Influential Persons and Organizations Urged to Push Vision 2030

Governor General, His Excellency the Most Hon. Professor Kenneth Hall, has called on influential persons and organizations in the island to join with the Planning Institute of Jamaica (PIOJ) in a mass effort to push Vision 2030.

His Excellency, who was speaking at the launch of Vision 2030 at the Jamaica Conference Centre earlier this week, called for a proactive approach to be taken to the sensitization of the public to the plan, in a way that will allow people to start integrating the objectives into their daily activities. He said that conveying the message could be one of the main challenges that affect the implementation of the plan.

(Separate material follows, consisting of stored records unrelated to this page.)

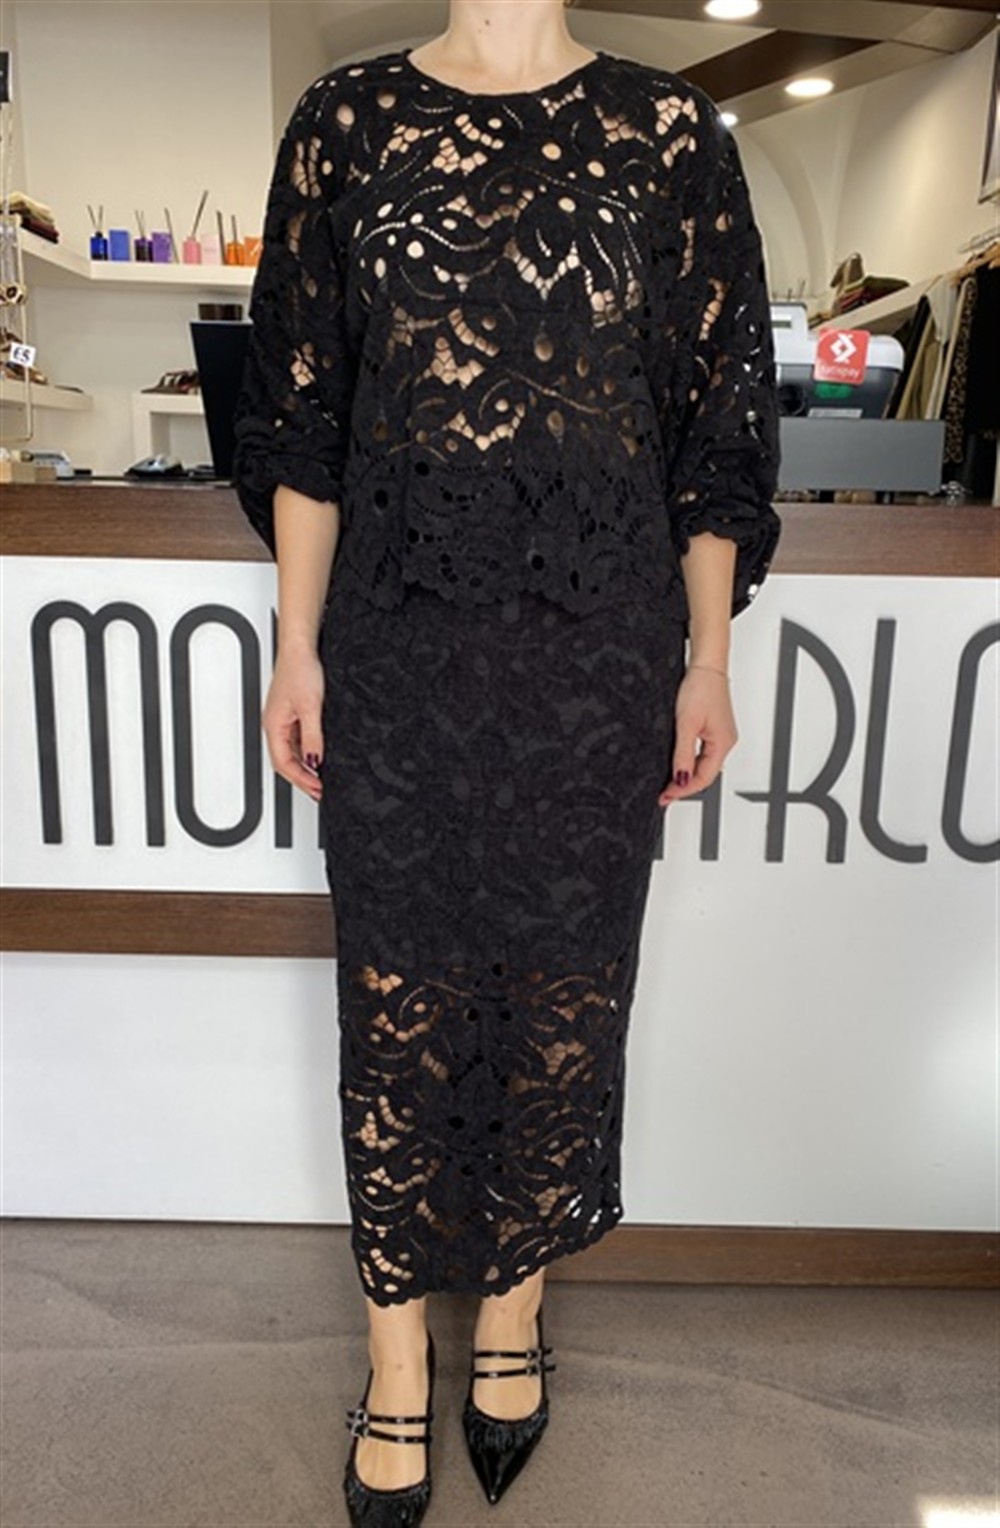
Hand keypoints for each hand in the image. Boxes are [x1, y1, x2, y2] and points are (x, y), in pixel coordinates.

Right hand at [262, 645, 324, 801]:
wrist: (300, 648)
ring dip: (304, 767)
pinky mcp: (292, 712)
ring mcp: (283, 719)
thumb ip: (312, 737)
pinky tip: (318, 755)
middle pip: (284, 761)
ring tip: (320, 778)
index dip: (300, 780)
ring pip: (290, 752)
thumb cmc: (300, 670)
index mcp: (274, 726)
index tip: (316, 789)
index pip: (283, 764)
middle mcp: (275, 725)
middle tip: (319, 790)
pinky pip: (297, 740)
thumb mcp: (311, 708)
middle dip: (301, 778)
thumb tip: (314, 760)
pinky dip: (306, 752)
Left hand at [658, 664, 737, 806]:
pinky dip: (690, 762)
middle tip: (664, 794)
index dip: (683, 790)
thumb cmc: (701, 688)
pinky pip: (703, 753)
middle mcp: (725, 742)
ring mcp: (721, 735)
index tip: (666, 796)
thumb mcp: (686, 724)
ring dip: (687, 775)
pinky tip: (679, 764)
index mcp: (722, 744)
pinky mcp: (714, 728)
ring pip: (704, 764)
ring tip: (669, 783)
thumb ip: (683, 754)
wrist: (706, 666)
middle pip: (705, 774)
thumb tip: (681, 778)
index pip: (703, 778)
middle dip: (684, 786)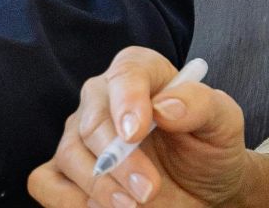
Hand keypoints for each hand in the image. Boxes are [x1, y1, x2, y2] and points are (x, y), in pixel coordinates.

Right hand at [28, 47, 249, 207]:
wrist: (204, 188)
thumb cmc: (210, 148)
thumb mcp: (223, 122)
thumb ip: (201, 104)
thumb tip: (165, 106)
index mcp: (140, 73)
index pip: (125, 74)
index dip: (127, 101)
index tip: (136, 132)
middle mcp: (102, 98)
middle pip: (91, 121)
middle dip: (119, 160)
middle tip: (149, 189)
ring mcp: (80, 134)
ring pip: (68, 154)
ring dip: (99, 185)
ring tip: (133, 205)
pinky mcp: (67, 171)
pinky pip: (45, 182)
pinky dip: (69, 201)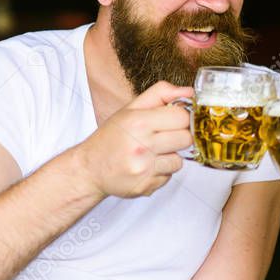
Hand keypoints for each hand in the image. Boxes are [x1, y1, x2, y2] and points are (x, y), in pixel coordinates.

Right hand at [74, 81, 193, 197]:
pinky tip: (147, 167)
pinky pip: (169, 177)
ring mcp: (144, 169)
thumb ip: (160, 94)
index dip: (181, 117)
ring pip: (179, 161)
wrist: (90, 168)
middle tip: (164, 136)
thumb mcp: (130, 108)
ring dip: (170, 156)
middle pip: (186, 138)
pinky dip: (161, 172)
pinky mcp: (146, 186)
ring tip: (153, 153)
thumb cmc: (111, 138)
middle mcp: (141, 146)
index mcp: (138, 122)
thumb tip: (189, 92)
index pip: (182, 116)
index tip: (174, 119)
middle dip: (179, 136)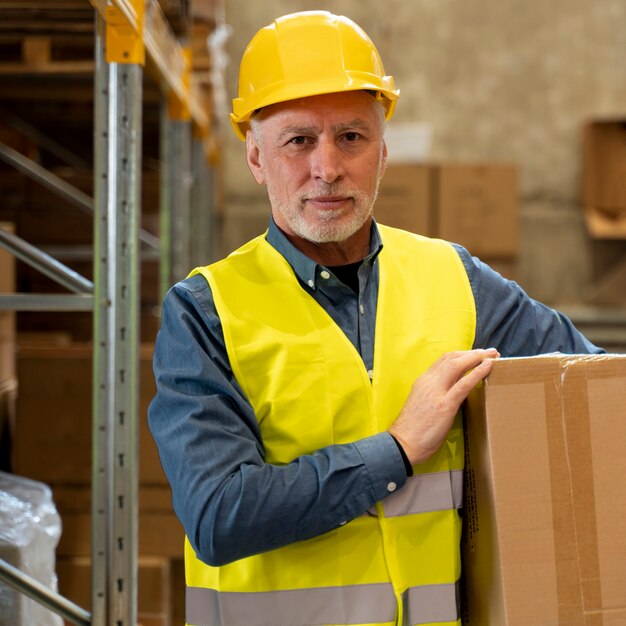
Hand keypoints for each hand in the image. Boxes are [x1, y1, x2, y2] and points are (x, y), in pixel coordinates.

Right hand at [389, 348, 498, 464]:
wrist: (402, 444)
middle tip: (489, 352)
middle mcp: (429, 381)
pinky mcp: (445, 405)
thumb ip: (435, 395)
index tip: (474, 355)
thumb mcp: (422, 405)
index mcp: (423, 381)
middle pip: (452, 358)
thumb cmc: (412, 430)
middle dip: (472, 353)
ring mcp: (436, 392)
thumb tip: (452, 392)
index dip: (461, 355)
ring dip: (477, 358)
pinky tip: (488, 367)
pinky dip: (478, 372)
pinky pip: (464, 384)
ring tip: (492, 356)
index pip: (443, 360)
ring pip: (457, 365)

While noting that it is not uncommon for plans of this nature to “remain unused and underutilized” after they are launched, Professor Hall called for “a concerted effort to be made on this occasion to incorporate all the agencies, organisations and persons that have an influence in changing opinions, to become involved and to adopt this plan as a normal part of their activities.”

“I sincerely believe that this plan should be regarded as a new phase of that commitment to establish Jamaica as viable, stable independent country with the capacity to provide for its population by playing a significant role in the global economy,” he opined.

The Governor General said he hoped that the plan will be made available to youth organizations “as they are the group that will be the beneficiaries and ultimately leaders with responsibility for Vision 2030. We need to nurture them and make this plan part of their development over the next 23 years.”

Jamaica has embarked on the preparation of its first long-term strategic National Development Plan, called Vision 2030 Jamaica, which is intended to put the country on a path to achieving developed country status by the year 2030.

Leading up to March 2008, the PIOJ will launch a series of islandwide public consultations to engage stakeholders from all sectors of the society in discussion to develop a draft plan. Once completed, it will be tabled in the House of Parliament in April 2008, following which there will be further islandwide consultations, prior to finalization.

In order to achieve developed country status, Vision 2030 will give priority attention to key areas of national development such as human resources development, effective governance, environmental sustainability, gender, culture and values, health, infrastructure, international competitiveness, law and order, population, regional development, science, technology and innovation, and social protection.

The plan, which puts people at the centre of the transformation process, is based on a comprehensive vision to “make Jamaica the place of choice to live, work, raise families, and do business.”